__Problem statement__. Reproduce word for word the text of the entries below, from their beginning up to and including the line that contains "creación de calendarios". Omit the pictures from your reproduction.

*****

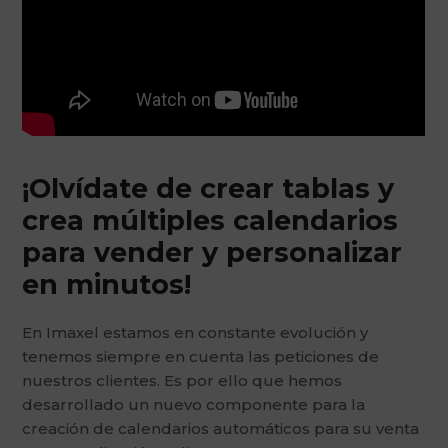
¡Olvídate de crear tablas y
crea múltiples calendarios
para vender y personalizar
en minutos!
En Imaxel estamos en constante evolución y
tenemos siempre en cuenta las peticiones de
nuestros clientes. Es por ello que hemos
desarrollado un nuevo componente para la
creación de calendarios automáticos para su venta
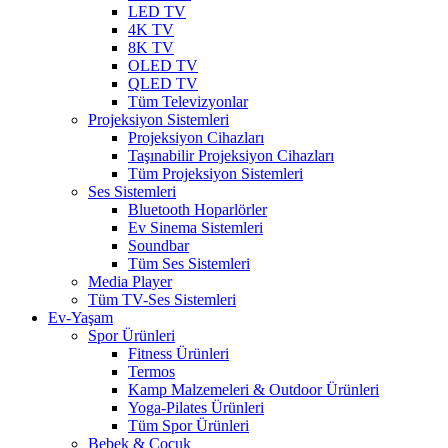
LED TV
4K TV
8K TV
OLED TV
QLED TV
Tüm Televizyonlar
Projeksiyon Sistemleri
Projeksiyon Cihazları
Taşınabilir Projeksiyon Cihazları
Tüm Projeksiyon Sistemleri
Ses Sistemleri
Bluetooth Hoparlörler
Ev Sinema Sistemleri
Soundbar
Tüm Ses Sistemleri
Media Player
Tüm TV-Ses Sistemleri
Ev-Yaşam
Spor Ürünleri
Fitness Ürünleri
Termos
Kamp Malzemeleri & Outdoor Ürünleri
Yoga-Pilates Ürünleri
Tüm Spor Ürünleri
Bebek & Çocuk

*****

__Task result__.
¡Olvídate de crear tablas y
crea múltiples calendarios
para vender y personalizar
en minutos!
En Imaxel estamos en constante evolución y
tenemos siempre en cuenta las peticiones de
nuestros clientes. Es por ello que hemos
desarrollado un nuevo componente para la
creación de calendarios automáticos para su venta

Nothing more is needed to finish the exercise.